Data for review:
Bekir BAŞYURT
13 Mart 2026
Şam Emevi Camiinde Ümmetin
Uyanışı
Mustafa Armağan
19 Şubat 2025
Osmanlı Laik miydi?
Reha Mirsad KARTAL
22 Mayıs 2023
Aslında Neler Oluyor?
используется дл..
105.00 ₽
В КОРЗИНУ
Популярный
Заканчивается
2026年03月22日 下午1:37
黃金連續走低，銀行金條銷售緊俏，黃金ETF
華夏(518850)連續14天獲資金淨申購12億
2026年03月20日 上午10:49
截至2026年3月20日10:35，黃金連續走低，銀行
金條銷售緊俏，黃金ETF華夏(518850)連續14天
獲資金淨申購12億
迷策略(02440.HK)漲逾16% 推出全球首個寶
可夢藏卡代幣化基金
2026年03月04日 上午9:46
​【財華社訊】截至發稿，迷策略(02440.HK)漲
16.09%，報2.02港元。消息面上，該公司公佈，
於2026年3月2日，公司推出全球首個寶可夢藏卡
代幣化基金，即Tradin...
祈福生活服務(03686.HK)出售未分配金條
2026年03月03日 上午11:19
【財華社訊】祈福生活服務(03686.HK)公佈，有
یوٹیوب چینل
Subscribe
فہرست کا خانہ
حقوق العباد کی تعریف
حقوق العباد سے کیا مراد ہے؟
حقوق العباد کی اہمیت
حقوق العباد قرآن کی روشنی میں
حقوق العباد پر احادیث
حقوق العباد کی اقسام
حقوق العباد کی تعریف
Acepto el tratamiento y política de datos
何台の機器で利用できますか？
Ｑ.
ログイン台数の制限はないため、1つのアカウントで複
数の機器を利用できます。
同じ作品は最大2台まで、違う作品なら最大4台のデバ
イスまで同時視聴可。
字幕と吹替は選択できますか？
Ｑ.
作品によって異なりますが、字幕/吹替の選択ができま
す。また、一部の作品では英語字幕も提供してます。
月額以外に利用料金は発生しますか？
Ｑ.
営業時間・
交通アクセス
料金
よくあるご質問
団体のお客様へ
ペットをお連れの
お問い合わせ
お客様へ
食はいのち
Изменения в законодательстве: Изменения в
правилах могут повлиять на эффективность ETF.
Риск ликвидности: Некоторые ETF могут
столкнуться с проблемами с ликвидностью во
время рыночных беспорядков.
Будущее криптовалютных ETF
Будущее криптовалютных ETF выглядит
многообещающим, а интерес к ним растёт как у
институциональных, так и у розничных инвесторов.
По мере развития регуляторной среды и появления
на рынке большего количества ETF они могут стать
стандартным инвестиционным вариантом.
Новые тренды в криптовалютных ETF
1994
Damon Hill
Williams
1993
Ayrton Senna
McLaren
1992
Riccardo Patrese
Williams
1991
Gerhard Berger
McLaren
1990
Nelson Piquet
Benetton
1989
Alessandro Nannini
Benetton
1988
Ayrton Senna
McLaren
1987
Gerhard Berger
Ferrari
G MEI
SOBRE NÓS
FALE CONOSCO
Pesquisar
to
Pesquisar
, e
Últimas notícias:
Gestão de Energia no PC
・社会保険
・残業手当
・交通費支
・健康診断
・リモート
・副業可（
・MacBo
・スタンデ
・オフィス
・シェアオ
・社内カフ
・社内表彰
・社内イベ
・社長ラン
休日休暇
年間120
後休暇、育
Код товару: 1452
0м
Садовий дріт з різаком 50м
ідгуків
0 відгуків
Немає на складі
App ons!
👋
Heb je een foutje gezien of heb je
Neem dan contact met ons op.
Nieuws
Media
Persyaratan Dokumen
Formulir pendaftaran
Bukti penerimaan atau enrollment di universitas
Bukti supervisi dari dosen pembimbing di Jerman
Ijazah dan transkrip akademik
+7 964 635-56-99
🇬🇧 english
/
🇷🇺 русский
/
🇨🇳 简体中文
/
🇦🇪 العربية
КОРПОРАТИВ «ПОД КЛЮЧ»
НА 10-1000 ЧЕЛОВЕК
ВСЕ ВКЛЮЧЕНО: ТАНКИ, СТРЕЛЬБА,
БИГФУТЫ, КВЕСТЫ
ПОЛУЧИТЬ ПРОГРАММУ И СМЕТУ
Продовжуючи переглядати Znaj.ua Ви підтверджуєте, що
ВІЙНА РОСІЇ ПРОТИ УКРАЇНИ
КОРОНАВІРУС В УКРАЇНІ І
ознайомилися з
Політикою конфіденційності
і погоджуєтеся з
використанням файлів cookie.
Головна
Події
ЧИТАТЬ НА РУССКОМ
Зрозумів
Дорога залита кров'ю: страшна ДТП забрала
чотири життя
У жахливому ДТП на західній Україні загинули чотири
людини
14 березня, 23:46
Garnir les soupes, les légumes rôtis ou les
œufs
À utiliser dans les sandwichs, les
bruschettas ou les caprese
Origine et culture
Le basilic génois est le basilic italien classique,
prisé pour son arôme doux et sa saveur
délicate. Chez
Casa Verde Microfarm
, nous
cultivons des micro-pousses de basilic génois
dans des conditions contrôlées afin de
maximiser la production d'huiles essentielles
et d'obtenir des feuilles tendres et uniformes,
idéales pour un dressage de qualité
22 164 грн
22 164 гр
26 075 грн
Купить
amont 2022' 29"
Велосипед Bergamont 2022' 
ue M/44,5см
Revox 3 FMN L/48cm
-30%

Activity: Copy the listing above out again in its entirety, exactly as written.

Your response:
Bekir BAŞYURT
13 Mart 2026
Şam Emevi Camiinde Ümmetin
Uyanışı
Mustafa Armağan
19 Şubat 2025
Osmanlı Laik miydi?
Reha Mirsad KARTAL
22 Mayıs 2023
Aslında Neler Oluyor?
используется дл..
105.00 ₽
В КОРЗИНУ
Популярный
Заканчивается
2026年03月22日 下午1:37
黃金連續走低，銀行金條銷售緊俏，黃金ETF
華夏(518850)連續14天獲資金淨申購12億
2026年03月20日 上午10:49
截至2026年3月20日10:35，黃金連續走低，銀行
金條銷售緊俏，黃金ETF華夏(518850)連續14天
獲資金淨申購12億
迷策略(02440.HK)漲逾16% 推出全球首個寶
可夢藏卡代幣化基金
2026年03月04日 上午9:46
​【財華社訊】截至發稿，迷策略(02440.HK)漲
16.09%，報2.02港元。消息面上，該公司公佈，
於2026年3月2日，公司推出全球首個寶可夢藏卡
代幣化基金，即Tradin...
祈福生活服務(03686.HK)出售未分配金條
2026年03月03日 上午11:19
【財華社訊】祈福生活服務(03686.HK)公佈，有
یوٹیوب چینل
Subscribe
فہرست کا خانہ
حقوق العباد کی تعریف
حقوق العباد سے کیا مراد ہے؟
حقوق العباد کی اہمیت
حقوق العباد قرآن کی روشنی میں
حقوق العباد پر احادیث
حقوق العباد کی اقسام
حقوق العباد کی تعریف
Acepto el tratamiento y política de datos
何台の機器で利用できますか？
Ｑ.
ログイン台数の制限はないため、1つのアカウントで複
数の機器を利用できます。
同じ作品は最大2台まで、違う作品なら最大4台のデバ
イスまで同時視聴可。
字幕と吹替は選択できますか？
Ｑ.
作品によって異なりますが、字幕/吹替の選択ができま
す。また、一部の作品では英語字幕も提供してます。
月額以外に利用料金は発生しますか？
Ｑ.
営業時間・
交通アクセス
料金
よくあるご質問
団体のお客様へ
ペットをお連れの
お問い合わせ
お客様へ
食はいのち
Изменения в законодательстве: Изменения в
правилах могут повлиять на эффективность ETF.
Риск ликвидности: Некоторые ETF могут
столкнуться с проблемами с ликвидностью во
время рыночных беспорядков.
Будущее криптовалютных ETF
Будущее криптовалютных ETF выглядит
многообещающим, а интерес к ним растёт как у
институциональных, так и у розничных инвесторов.
По мере развития регуляторной среды и появления
на рынке большего количества ETF они могут стать
стандартным инвестиционным вариантом.
Новые тренды в криптовалютных ETF
1994
Damon Hill
Williams
1993
Ayrton Senna
McLaren
1992
Riccardo Patrese
Williams
1991
Gerhard Berger
McLaren
1990
Nelson Piquet
Benetton
1989
Alessandro Nannini
Benetton
1988
Ayrton Senna
McLaren
1987
Gerhard Berger
Ferrari
G MEI
SOBRE NÓS
FALE CONOSCO
Pesquisar
to
Pesquisar
, e
Últimas notícias:
Gestão de Energia no PC
・社会保険
・残業手当
・交通費支
・健康診断
・リモート
・副業可（
・MacBo
・スタンデ
・オフィス
・シェアオ
・社内カフ
・社内表彰
・社内イベ
・社長ラン
休日休暇
年間120
後休暇、育
Код товару: 1452
0м
Садовий дріт з різаком 50м
ідгуків
0 відгуків
Немає на складі
App ons!
👋
Heb je een foutje gezien of heb je
Neem dan contact met ons op.
Nieuws
Media
Persyaratan Dokumen
Formulir pendaftaran
Bukti penerimaan atau enrollment di universitas
Bukti supervisi dari dosen pembimbing di Jerman
Ijazah dan transkrip akademik
+7 964 635-56-99
🇬🇧 english
/
🇷🇺 русский
/
🇨🇳 简体中文
/
🇦🇪 العربية
КОРПОРАТИВ «ПОД КЛЮЧ»
НА 10-1000 ЧЕЛОВЕК
ВСЕ ВКЛЮЧЕНО: ТАНКИ, СТРЕЛЬБА,
БИГФУТЫ, КВЕСТЫ
ПОЛУЧИТЬ ПРОГРАММУ И СМЕТУ
Продовжуючи переглядати Znaj.ua Ви підтверджуєте, що
ВІЙНА РОСІЇ ПРОТИ УКРАЇНИ
КОРОНАВІРУС В УКРАЇНІ І
ознайомилися з
Політикою конфіденційності
і погоджуєтеся з
використанням файлів cookie.
Головна
Події
ЧИТАТЬ НА РУССКОМ
Зрозумів
Дорога залита кров'ю: страшна ДТП забрала
чотири життя
У жахливому ДТП на західній Україні загинули чотири
людини
14 березня, 23:46
Garnir les soupes, les légumes rôtis ou les
œufs
À utiliser dans les sandwichs, les
bruschettas ou les caprese
Origine et culture
Le basilic génois est le basilic italien classique,
prisé pour son arôme doux et sa saveur
délicate. Chez
Casa Verde Microfarm
, nous
cultivons des micro-pousses de basilic génois
dans des conditions contrôlées afin de
maximiser la production d'huiles essentielles
et d'obtenir des feuilles tendres et uniformes,
idéales pour un dressage de qualité
22 164 грн
22 164 гр
26 075 грн
Купить
amont 2022' 29"
Велосипед Bergamont 2022' 
ue M/44,5см
Revox 3 FMN L/48cm
-30%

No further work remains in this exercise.